DATA EXCERPTS →
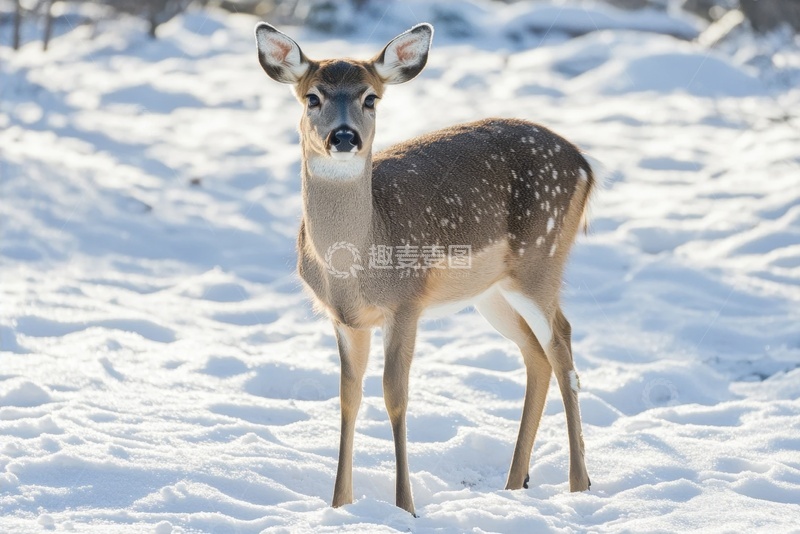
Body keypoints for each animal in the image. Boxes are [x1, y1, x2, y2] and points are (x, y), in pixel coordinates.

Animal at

* * *

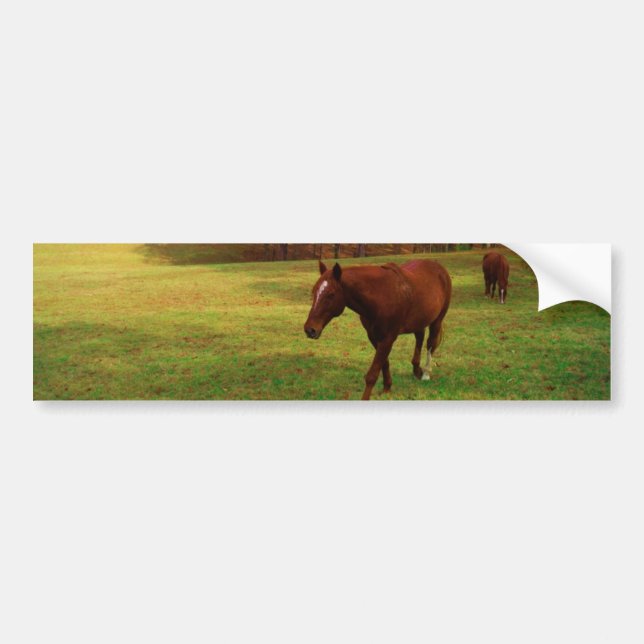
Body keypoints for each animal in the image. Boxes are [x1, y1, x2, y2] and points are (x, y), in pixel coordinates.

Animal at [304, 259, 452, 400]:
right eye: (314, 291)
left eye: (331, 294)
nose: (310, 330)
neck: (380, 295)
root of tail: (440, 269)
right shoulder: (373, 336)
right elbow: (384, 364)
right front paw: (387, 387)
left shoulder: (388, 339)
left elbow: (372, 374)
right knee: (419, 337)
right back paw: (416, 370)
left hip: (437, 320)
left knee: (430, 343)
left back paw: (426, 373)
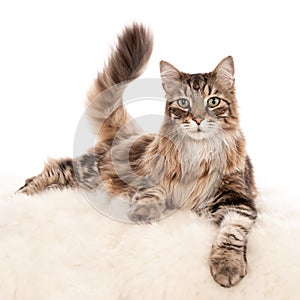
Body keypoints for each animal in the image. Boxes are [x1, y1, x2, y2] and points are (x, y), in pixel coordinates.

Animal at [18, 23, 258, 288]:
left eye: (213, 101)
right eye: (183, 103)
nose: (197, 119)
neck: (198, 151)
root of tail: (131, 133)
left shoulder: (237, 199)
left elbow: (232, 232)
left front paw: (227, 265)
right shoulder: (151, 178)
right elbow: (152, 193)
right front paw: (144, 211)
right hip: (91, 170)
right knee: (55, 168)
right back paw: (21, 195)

---

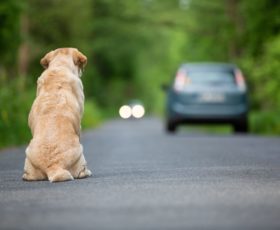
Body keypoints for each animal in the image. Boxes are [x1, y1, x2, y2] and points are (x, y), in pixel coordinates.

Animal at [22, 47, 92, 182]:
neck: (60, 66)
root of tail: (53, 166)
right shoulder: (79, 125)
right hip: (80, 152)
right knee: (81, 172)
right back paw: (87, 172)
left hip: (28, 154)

AIM OF THE TASK →
From the records above, copy exactly the stretch from the line holding "left back paw: (426, 373)" through the line holding "right back paw: (21, 195)", both ends included, without the pictures.

RESULT FOR THIS EXERCISE →
left back paw: (426, 373)
Body keypoints for each animal in the image. Boxes are [x1, y1, x2, y2] and points are (x, y), in pixel coordinates.

Animal at [18, 23, 258, 288]:
left eye: (213, 101)
right eye: (183, 103)
nose: (197, 119)
neck: (198, 151)
root of tail: (131, 133)
left shoulder: (237, 199)
left elbow: (232, 232)
left front paw: (227, 265)
right shoulder: (151, 178)
right elbow: (152, 193)
right front paw: (144, 211)
right hip: (91, 170)
right knee: (55, 168)
right back paw: (21, 195)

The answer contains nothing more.